Each line starting at the one that contains "[394,260,463,272] (books.lleb) ->" and ending at the one that contains "[359,275,460,287] (books.lleb/opds). ->" must be returned exactly, and the rest of the listing is left out.

• [RECORD EXTRACTS]:

_ _ _

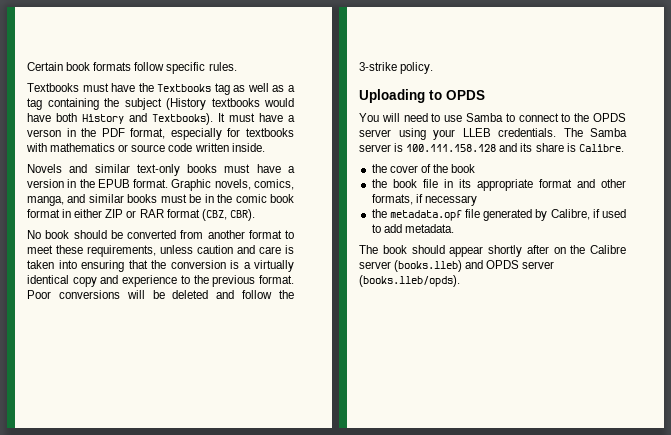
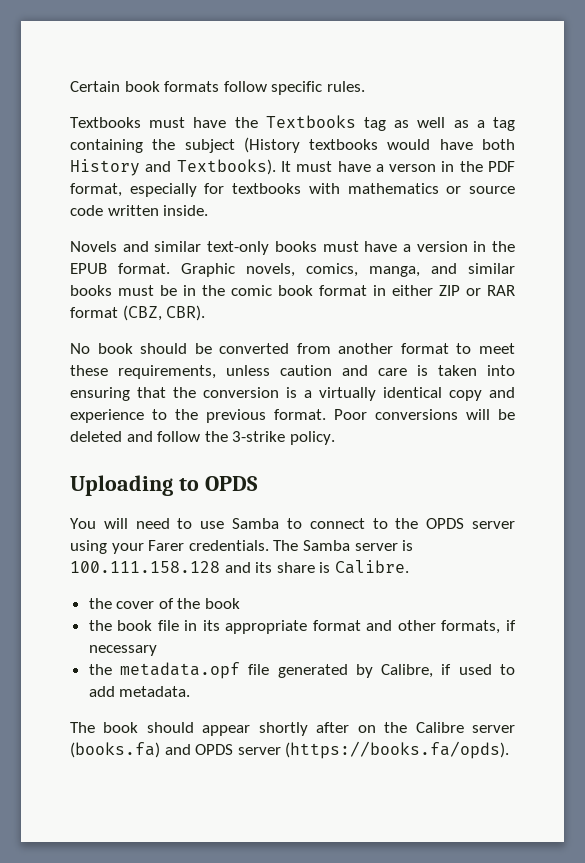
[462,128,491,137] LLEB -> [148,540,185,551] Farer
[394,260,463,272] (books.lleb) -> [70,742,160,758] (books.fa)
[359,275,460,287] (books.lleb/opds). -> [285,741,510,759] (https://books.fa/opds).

_ _ _

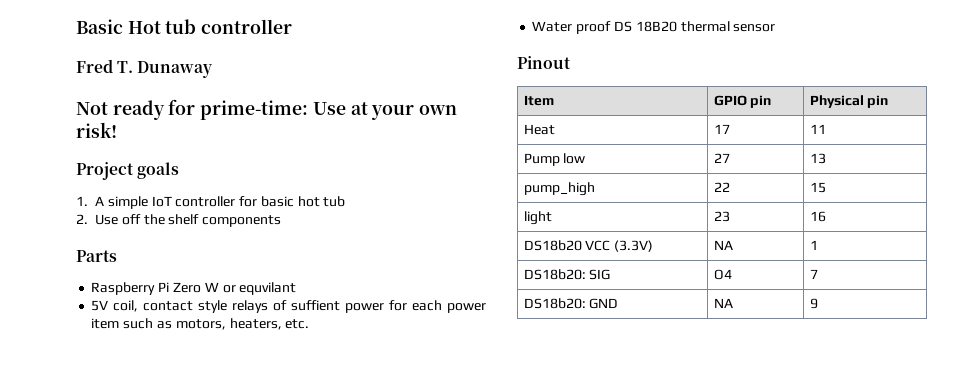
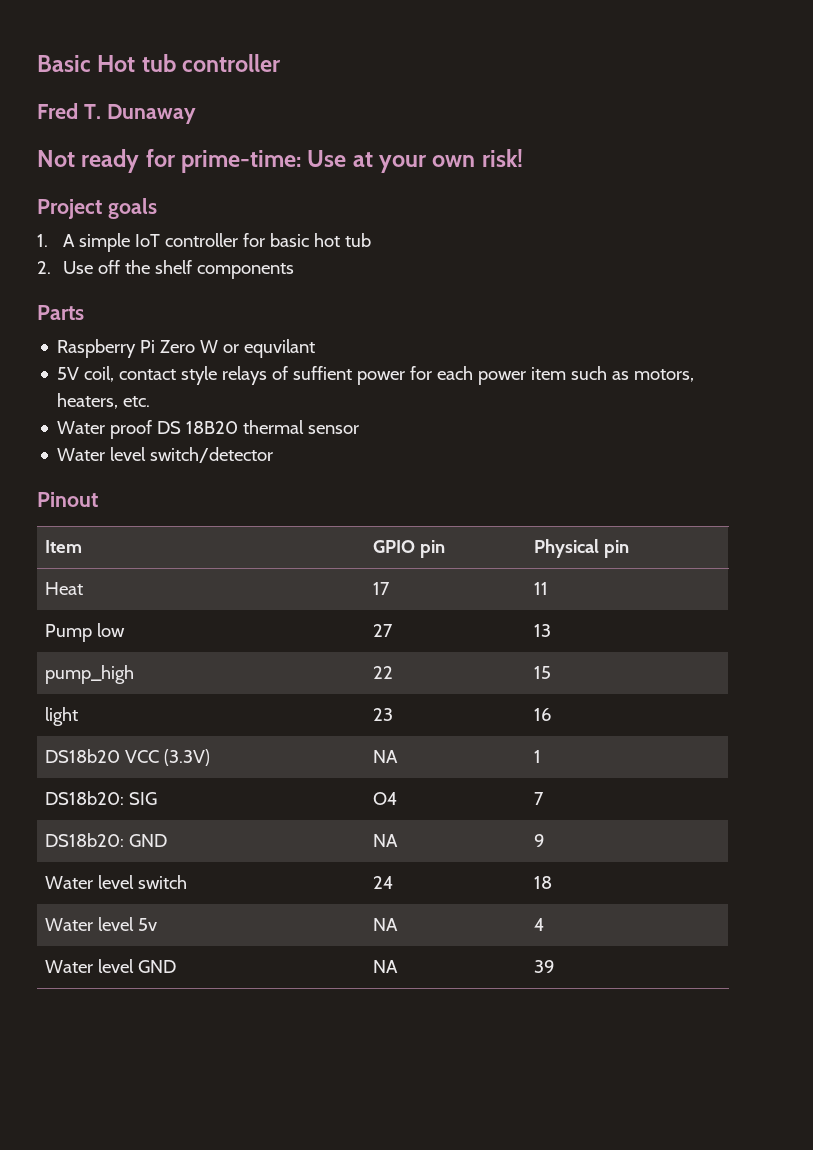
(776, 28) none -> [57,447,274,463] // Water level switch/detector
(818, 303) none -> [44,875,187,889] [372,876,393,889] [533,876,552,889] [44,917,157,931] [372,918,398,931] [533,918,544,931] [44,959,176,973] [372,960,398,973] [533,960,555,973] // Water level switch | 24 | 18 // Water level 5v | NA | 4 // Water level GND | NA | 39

_ _ _

• [TASK OUTPUT]:
[394,260,463,272] (books.lleb) -> [70,742,160,758] (books.fa)
[359,275,460,287] (books.lleb/opds). -> [285,741,510,759] (https://books.fa/opds).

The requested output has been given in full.